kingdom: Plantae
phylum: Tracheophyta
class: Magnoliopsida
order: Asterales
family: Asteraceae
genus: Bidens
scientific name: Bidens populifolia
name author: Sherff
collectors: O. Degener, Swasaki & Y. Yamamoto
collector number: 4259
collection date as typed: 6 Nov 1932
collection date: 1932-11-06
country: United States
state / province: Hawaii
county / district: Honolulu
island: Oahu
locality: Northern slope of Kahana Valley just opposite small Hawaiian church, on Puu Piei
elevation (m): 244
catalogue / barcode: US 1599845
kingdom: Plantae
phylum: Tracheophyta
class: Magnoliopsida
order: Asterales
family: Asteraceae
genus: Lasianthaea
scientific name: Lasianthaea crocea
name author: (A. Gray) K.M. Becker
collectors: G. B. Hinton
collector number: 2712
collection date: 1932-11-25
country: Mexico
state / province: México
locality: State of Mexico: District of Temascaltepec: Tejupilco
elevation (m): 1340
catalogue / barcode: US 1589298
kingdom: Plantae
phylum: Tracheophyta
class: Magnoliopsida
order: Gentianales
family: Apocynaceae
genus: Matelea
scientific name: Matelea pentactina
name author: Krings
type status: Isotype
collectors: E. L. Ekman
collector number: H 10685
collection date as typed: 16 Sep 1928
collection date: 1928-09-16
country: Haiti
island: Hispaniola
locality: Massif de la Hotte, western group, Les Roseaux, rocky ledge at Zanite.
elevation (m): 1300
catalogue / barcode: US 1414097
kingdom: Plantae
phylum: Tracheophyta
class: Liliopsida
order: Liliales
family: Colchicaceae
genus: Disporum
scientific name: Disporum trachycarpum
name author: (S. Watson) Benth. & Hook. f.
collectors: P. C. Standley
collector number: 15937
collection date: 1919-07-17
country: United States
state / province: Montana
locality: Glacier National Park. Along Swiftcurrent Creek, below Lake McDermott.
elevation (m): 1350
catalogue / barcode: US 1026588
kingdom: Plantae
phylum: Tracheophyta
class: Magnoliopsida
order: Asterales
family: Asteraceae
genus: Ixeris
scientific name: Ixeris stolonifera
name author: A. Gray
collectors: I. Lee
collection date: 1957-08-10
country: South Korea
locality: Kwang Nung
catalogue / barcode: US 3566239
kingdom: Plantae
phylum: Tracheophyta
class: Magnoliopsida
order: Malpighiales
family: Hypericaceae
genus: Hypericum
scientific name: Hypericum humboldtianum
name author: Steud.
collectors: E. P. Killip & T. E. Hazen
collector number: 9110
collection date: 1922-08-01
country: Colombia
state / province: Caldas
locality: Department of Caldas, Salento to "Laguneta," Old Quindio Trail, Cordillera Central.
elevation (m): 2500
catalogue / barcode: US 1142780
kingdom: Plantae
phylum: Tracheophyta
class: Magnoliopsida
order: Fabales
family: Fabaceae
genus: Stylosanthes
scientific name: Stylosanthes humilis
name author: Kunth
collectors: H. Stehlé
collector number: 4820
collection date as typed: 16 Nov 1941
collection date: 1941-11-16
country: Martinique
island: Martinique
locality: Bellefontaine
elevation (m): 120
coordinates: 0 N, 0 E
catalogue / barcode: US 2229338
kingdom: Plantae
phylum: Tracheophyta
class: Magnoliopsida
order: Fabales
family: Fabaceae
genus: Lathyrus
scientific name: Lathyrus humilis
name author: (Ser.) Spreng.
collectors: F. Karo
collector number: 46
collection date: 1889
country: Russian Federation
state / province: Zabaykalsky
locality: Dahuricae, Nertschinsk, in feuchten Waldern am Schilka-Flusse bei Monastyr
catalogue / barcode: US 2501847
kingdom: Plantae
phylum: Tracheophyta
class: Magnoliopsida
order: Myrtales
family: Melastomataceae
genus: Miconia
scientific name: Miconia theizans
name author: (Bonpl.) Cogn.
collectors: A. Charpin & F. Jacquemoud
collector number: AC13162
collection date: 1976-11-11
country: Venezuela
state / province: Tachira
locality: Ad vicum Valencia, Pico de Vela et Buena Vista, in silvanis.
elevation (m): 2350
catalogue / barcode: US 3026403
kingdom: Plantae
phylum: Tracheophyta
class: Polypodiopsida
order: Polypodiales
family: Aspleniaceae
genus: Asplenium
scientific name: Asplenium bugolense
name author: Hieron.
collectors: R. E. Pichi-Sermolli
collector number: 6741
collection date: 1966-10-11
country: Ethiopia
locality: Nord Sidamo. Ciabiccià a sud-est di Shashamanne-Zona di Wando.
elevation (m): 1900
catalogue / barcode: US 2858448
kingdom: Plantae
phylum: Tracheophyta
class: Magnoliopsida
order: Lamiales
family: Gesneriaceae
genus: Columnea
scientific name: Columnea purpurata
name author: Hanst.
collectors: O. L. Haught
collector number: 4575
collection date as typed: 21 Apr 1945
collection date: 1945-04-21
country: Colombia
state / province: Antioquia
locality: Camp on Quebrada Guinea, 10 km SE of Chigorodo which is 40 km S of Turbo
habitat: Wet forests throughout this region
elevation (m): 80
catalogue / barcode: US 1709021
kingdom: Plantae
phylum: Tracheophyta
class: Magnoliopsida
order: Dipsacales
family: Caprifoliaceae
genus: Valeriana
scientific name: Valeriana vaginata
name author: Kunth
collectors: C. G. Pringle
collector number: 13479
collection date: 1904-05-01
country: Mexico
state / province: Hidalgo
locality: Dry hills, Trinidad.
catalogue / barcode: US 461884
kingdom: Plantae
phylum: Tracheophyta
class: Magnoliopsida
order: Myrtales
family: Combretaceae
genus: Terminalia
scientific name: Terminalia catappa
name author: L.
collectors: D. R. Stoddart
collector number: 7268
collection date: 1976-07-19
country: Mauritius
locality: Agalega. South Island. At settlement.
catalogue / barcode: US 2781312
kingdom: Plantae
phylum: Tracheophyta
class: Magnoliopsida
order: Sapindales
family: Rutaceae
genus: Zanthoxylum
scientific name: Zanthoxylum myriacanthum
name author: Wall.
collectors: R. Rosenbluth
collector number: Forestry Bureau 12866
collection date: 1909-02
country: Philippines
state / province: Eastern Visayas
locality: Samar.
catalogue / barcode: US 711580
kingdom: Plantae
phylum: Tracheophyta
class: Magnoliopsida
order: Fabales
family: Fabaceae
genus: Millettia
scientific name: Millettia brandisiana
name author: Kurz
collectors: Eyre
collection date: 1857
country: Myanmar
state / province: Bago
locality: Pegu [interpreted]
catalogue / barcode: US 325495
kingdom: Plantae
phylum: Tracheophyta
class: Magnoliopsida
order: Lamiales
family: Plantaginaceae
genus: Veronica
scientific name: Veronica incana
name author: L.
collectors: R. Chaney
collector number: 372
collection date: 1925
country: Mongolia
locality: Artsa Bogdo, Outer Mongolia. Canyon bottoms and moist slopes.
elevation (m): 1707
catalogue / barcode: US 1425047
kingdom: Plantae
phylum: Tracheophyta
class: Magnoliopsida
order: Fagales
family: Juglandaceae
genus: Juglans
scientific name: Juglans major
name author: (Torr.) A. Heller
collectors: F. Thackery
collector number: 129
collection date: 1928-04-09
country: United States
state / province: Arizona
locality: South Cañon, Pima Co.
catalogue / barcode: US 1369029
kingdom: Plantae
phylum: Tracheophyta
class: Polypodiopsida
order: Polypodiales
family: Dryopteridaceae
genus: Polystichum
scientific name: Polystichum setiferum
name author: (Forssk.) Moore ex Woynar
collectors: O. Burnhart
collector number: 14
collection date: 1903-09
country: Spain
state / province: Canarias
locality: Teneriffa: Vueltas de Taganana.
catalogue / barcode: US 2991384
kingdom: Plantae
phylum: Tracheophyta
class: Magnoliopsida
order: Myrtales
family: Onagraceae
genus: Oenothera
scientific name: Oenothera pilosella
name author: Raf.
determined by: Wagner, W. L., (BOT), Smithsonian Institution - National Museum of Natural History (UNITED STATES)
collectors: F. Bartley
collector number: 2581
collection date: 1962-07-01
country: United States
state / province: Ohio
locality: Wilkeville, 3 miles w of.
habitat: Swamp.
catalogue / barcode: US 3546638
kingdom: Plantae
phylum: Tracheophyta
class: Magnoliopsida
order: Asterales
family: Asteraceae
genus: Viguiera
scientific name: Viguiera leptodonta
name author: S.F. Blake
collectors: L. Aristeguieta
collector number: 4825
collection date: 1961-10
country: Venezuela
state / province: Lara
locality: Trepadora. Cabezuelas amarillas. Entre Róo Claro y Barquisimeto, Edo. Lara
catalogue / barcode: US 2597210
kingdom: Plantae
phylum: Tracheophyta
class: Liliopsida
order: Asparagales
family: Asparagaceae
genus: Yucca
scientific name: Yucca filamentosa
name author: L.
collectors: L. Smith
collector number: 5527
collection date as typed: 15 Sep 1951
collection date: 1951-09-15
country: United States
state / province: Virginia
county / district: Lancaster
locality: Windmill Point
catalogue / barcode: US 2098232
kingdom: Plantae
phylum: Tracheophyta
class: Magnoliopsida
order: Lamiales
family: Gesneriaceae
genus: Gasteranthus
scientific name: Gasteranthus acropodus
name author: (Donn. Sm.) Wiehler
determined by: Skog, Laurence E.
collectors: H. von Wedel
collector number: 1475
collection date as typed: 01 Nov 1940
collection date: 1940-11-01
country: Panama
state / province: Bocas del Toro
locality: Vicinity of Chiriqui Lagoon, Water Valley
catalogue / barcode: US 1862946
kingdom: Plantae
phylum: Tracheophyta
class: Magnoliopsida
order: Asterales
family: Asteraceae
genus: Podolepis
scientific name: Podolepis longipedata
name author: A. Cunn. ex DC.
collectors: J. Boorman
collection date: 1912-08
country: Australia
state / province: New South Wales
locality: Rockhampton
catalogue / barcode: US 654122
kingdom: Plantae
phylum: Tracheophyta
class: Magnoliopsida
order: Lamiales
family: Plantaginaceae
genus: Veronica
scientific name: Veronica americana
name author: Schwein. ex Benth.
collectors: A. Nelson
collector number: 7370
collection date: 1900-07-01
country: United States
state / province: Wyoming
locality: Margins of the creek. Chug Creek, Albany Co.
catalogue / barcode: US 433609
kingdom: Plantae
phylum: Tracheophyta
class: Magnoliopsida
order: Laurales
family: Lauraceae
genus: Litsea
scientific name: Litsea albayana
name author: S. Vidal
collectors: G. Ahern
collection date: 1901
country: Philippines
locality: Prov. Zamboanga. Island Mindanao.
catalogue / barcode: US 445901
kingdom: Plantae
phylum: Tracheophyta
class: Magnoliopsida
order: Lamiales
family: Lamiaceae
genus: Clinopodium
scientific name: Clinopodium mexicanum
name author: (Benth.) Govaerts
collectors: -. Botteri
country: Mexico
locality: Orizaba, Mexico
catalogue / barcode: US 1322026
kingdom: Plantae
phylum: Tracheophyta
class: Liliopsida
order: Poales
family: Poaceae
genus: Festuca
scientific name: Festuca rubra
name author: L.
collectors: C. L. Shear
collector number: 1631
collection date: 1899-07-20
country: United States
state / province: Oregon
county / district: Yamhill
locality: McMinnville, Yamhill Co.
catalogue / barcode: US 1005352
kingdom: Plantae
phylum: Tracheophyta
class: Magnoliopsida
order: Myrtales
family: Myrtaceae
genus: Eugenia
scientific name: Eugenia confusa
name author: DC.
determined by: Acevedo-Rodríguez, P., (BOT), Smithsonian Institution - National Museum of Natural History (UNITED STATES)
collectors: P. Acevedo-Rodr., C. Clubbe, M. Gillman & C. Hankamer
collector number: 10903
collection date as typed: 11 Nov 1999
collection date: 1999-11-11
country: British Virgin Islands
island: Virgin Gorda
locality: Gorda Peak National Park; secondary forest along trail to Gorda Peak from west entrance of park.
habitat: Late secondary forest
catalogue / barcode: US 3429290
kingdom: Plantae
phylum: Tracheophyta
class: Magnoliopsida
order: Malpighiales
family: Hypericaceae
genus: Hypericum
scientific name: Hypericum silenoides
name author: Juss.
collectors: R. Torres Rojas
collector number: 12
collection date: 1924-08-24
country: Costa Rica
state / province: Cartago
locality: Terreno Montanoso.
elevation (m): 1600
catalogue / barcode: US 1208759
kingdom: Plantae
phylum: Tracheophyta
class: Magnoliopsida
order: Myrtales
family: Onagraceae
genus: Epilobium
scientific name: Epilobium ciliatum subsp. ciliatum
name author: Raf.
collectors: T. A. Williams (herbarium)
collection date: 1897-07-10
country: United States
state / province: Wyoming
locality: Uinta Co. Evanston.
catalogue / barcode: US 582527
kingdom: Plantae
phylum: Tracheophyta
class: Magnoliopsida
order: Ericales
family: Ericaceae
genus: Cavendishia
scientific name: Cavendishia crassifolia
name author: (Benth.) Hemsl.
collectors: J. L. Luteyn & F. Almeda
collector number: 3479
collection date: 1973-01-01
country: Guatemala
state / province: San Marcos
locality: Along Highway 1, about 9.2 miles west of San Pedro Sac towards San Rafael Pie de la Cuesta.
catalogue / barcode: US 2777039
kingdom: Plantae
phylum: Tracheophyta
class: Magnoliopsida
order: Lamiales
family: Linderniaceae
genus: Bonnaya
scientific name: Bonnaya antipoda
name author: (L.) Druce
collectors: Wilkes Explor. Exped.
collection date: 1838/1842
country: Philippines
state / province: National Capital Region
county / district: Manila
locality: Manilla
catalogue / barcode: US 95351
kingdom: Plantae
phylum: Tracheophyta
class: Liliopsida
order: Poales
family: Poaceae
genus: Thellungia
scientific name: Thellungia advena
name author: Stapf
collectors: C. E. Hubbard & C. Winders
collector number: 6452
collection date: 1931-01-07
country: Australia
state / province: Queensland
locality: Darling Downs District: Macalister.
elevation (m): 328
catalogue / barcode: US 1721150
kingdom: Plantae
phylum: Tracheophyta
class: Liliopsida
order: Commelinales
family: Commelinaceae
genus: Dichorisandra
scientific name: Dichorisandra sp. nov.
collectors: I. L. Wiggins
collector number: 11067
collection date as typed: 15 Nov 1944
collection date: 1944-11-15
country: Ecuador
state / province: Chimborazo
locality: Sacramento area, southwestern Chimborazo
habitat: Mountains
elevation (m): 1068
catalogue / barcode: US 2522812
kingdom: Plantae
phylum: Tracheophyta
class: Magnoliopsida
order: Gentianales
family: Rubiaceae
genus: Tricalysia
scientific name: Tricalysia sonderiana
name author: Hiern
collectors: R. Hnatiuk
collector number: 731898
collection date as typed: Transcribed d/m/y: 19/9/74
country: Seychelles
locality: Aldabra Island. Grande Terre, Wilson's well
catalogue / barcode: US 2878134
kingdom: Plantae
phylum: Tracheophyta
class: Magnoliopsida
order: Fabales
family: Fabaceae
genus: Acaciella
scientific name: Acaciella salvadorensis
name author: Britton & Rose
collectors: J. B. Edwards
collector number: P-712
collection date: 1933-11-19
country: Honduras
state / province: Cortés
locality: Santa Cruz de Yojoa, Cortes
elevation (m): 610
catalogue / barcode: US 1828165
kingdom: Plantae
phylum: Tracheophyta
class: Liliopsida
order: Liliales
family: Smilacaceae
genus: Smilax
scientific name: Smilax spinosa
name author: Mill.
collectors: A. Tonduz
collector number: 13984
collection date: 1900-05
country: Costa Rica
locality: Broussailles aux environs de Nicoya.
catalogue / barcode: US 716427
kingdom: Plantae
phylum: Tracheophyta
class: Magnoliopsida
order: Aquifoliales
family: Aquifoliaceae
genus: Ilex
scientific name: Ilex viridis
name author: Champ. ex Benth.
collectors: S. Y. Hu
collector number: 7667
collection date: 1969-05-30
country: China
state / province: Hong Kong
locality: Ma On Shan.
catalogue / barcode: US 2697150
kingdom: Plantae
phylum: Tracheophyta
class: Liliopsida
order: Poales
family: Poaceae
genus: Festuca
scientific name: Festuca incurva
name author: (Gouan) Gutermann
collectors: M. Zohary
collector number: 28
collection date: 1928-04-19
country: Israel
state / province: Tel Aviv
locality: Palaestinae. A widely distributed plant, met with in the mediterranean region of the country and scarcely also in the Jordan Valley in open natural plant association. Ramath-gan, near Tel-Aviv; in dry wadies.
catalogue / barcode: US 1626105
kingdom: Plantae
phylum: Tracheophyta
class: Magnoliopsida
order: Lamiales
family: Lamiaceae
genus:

════════

Return the lines of the records verbatim, starting at the line that contains "genus: Oenothera" and ending at the line that contains "locality: Windmill Point", with both of those lines included.

### [Exercise solution]
genus: Oenothera
scientific name: Oenothera pilosella
name author: Raf.
determined by: Wagner, W. L., (BOT), Smithsonian Institution - National Museum of Natural History (UNITED STATES)
collectors: F. Bartley
collector number: 2581
collection date: 1962-07-01
country: United States
state / province: Ohio
locality: Wilkeville, 3 miles w of.
habitat: Swamp.
catalogue / barcode: US 3546638
kingdom: Plantae
phylum: Tracheophyta
class: Magnoliopsida
order: Asterales
family: Asteraceae
genus: Viguiera
scientific name: Viguiera leptodonta
name author: S.F. Blake
collectors: L. Aristeguieta
collector number: 4825
collection date: 1961-10
country: Venezuela
state / province: Lara
locality: Trepadora. Cabezuelas amarillas. Entre Róo Claro y Barquisimeto, Edo. Lara
catalogue / barcode: US 2597210
kingdom: Plantae
phylum: Tracheophyta
class: Liliopsida
order: Asparagales
family: Asparagaceae
genus: Yucca
scientific name: Yucca filamentosa
name author: L.
collectors: L. Smith
collector number: 5527
collection date as typed: 15 Sep 1951
collection date: 1951-09-15
country: United States
state / province: Virginia
county / district: Lancaster
locality: Windmill Point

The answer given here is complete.